Selected excerpt.
# # # # #
Thanks for your question.
I have checked and this is a bug...
But this doesn't affect the final result because this metric is not used for anything.
Thanks again for reporting this bug, I'll fix it right away!

Thanks for your reply, so the right test method is the test method in the file "base_tsf_runner.py",` def test(self):
"""Evaluate the model.

    Args:
        train_epoch (int, optional): current epoch if in training process.
    """

    # test loop
    prediction = []
    real_value = []
    for _, data in enumerate(self.test_data_loader):
        forward_return = self.forward(data, epoch=None, iter_num=None, train=False)
        prediction.append(forward_return[0])        # preds = forward_return[0]
        real_value.append(forward_return[1])        # testy = forward_return[1]
    prediction = torch.cat(prediction, dim=0)
# # # # #
Given material.
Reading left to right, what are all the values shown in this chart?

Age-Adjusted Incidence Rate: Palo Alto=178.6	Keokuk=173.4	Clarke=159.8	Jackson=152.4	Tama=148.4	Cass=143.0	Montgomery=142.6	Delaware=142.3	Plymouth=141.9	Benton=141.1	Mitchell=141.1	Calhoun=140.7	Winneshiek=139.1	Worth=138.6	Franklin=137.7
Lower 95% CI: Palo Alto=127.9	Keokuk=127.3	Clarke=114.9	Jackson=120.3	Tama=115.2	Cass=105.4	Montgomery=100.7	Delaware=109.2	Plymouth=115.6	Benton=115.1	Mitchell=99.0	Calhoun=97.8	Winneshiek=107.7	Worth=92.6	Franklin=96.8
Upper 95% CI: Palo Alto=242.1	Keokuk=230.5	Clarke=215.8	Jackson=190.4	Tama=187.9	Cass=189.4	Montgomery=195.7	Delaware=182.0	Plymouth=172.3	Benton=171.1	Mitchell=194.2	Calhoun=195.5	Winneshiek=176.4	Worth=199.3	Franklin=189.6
# # # # #
Tasks and exercises.
A) List each keyword argument passed to self.forward in the code within the excerpt, along with the value assigned to it.
B) Rewrite the excerpt between "I have checked" and "it right away!", inclusive, replacing every occurrence of "bug" with "defect".

Response list.
A)
epoch=None
iter_num=None
train=False

B)
I have checked and this is a defect...
But this doesn't affect the final result because this metric is not used for anything.
Thanks again for reporting this defect, I'll fix it right away!